The history of dance covers such large period, that is is not strange that some traditional dances created centuries ago have gone through changes and morphed into new dance forms that are today enjoyed by millions of dancers from all around the world. One of such dances that went through its share of adaptations and changes is Square Dance, originally conceived in the 17th century England and heavily danced all across countries such as France, Spain, Germany, and Italy.
However, even though this dance changed throughout the centuries, its main form was not touched. The square dance represents specially choreographed a dance that includes four active dance couples who are arranged in a square and are all facing toward the center of the square. While traditional European form received much attention in the past, the modern audiences have accepted that the most popular form of square dance originates in the western United States and is closely connected with the culture of Cowboys and the country-western lifestyle.
As many other dances, square dance arrived into the United States during the 19th century, but it gained its wide popularity during middle of 20th century when square dance became separated into two distinct North American types – Traditional square dance that covered all dances from all regions where specific dance routines were used, and Modern Western square dance that evolved from the “cowboy dance”. The United States and many other international square dances rely on the “caller”, a main pair of dancers who control the flow of dance and can “call” for next set of moves.

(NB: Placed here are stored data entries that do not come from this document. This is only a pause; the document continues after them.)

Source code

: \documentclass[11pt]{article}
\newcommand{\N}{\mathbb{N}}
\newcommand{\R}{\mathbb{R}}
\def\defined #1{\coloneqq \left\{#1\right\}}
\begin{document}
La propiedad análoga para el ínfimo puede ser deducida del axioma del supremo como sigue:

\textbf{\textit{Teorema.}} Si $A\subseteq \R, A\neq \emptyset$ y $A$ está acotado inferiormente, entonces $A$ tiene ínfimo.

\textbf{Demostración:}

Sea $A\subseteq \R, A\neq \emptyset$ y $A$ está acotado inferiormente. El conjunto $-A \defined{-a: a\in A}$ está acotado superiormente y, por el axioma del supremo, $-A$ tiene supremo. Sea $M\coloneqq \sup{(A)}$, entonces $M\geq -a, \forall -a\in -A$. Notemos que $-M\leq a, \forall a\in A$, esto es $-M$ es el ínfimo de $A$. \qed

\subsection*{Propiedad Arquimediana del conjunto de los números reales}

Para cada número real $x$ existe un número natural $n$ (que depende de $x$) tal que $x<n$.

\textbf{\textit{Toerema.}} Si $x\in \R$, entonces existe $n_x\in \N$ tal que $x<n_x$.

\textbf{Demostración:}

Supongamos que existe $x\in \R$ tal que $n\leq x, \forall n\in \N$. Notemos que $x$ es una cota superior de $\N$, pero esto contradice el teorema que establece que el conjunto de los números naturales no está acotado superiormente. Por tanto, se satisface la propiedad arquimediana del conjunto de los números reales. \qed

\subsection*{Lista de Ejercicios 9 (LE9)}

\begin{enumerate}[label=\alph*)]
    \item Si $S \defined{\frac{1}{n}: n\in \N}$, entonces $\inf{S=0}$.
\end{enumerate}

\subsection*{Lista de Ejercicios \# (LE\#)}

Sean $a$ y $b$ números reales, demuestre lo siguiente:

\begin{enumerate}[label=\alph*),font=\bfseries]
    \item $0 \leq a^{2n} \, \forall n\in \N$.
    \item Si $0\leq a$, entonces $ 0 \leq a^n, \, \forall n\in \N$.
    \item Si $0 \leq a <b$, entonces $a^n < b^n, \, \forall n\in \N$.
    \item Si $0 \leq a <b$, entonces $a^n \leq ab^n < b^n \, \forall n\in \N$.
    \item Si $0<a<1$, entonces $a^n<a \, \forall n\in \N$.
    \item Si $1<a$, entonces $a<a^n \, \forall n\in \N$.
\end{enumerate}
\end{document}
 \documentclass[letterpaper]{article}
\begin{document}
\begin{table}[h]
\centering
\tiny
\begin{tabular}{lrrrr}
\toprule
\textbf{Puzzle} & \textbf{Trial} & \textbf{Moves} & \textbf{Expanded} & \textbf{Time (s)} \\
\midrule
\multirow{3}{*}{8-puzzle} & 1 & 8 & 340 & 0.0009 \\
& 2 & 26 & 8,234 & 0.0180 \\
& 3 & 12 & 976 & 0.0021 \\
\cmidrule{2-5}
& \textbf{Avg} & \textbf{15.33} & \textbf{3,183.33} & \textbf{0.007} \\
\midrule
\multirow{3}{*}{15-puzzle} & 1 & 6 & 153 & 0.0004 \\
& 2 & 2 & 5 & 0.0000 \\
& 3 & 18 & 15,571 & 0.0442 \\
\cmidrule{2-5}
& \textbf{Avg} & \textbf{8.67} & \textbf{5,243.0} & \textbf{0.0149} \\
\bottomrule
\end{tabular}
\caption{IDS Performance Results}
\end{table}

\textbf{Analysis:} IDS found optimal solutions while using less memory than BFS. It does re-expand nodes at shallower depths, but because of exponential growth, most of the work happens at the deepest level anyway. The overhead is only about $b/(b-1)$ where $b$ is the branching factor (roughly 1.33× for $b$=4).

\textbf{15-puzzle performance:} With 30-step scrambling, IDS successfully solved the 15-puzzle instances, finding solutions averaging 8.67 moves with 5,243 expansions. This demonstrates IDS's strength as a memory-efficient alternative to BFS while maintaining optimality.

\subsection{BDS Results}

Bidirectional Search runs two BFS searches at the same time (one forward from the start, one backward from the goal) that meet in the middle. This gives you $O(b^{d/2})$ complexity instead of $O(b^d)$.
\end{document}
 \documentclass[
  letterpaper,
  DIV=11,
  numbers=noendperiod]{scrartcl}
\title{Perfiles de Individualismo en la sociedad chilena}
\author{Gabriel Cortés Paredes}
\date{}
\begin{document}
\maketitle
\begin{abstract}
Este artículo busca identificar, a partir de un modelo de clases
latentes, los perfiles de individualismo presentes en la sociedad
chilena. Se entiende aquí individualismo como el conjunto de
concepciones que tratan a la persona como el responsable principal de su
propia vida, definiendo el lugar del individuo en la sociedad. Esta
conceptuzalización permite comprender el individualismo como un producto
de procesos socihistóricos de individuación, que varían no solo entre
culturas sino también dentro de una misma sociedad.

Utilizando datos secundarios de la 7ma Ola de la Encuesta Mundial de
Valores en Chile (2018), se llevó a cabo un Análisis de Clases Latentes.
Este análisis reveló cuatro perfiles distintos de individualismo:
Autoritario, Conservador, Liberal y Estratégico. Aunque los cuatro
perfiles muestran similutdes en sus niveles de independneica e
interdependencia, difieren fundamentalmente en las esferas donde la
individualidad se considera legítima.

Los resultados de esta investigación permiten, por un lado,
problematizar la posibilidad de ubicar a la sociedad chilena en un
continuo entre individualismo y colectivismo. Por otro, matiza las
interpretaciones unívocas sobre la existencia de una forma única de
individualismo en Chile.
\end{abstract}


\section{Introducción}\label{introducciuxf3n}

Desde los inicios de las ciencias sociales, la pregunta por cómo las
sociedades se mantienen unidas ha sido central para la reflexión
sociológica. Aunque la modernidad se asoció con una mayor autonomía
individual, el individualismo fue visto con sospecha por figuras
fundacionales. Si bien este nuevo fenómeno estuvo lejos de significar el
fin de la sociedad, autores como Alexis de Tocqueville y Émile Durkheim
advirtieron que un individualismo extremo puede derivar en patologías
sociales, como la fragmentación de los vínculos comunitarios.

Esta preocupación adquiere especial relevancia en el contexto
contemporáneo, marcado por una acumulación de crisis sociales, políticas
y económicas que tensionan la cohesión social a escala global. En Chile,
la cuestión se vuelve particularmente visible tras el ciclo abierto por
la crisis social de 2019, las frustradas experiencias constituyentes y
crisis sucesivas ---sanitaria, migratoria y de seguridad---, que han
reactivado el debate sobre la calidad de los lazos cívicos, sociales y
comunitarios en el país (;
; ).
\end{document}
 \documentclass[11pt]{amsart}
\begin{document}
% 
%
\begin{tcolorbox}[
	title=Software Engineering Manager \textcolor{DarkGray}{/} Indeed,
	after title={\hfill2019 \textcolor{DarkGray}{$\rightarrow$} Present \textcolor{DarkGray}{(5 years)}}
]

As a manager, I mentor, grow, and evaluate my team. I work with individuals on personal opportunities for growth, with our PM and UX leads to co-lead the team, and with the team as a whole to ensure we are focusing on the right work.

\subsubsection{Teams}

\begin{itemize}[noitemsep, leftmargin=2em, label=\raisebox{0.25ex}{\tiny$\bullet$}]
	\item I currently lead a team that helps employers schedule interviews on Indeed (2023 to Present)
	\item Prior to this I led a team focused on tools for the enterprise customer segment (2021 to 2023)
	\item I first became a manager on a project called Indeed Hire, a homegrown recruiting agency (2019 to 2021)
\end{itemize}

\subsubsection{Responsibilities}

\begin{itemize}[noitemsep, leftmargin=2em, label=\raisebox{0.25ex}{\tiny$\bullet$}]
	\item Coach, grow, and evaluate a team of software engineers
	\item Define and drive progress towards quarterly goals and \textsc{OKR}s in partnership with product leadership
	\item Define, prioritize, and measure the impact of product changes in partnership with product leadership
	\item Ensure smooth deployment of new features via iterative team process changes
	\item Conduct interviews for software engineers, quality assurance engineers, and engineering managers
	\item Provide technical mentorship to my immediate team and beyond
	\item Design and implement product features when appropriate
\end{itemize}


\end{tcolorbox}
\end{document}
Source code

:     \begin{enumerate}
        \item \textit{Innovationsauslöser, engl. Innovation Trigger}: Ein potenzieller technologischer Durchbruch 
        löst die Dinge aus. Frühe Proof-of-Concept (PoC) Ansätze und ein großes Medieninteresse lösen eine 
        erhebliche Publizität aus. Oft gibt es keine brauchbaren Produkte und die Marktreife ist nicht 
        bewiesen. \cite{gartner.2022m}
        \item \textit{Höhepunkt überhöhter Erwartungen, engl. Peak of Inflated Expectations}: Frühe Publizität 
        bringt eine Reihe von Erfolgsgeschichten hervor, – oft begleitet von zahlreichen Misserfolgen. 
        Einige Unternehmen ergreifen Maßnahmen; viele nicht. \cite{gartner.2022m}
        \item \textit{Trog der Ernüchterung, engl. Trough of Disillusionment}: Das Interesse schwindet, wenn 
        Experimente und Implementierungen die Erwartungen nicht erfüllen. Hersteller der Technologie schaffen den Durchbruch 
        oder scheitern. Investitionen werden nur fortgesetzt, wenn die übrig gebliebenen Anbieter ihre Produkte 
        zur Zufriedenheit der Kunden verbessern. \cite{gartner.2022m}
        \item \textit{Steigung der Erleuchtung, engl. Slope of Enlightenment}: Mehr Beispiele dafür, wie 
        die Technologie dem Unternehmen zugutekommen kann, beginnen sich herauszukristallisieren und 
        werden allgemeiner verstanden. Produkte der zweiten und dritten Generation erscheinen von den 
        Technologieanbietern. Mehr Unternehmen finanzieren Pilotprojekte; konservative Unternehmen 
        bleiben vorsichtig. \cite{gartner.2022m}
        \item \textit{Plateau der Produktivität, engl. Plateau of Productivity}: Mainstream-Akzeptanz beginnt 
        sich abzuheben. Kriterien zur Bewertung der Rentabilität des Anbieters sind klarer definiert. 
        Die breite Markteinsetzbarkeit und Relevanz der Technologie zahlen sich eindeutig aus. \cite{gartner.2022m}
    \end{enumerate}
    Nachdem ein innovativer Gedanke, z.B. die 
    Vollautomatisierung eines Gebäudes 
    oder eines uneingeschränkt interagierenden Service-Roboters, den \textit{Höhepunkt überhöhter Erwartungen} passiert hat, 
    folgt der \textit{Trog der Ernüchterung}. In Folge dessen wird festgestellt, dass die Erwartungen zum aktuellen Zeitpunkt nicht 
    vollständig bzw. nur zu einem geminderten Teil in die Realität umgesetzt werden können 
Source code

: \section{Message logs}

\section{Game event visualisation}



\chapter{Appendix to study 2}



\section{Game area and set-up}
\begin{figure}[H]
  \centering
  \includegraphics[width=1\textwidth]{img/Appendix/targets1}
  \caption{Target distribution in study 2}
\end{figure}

While the majority of square dances routines danced all around the world demand participation of exactly four pairs of dancers that are arranged in square positions, there also exist a wide variety of square dance variations that allow for inclusions of other dancers and dance routines. For example, square dance can be danced with additional person in the middle of the square (known as Ninepins variation), one extra dance couple in the middle (Winter Solstice), additional couples in head positions (Hexitation), additional lady on each side of the square (Twelve Reel), six couples arranged in hexagon positions (Hexagon dancing, regarded as an advanced technique for experienced dancers), and most advanced variation called Bigon that has 4 dancers arranged in a square. Other non-common variations include additions such as switching partners during the dance, mid-dance changes in tempo or music genre, “gimmick” moves that are used during specific songs, and more.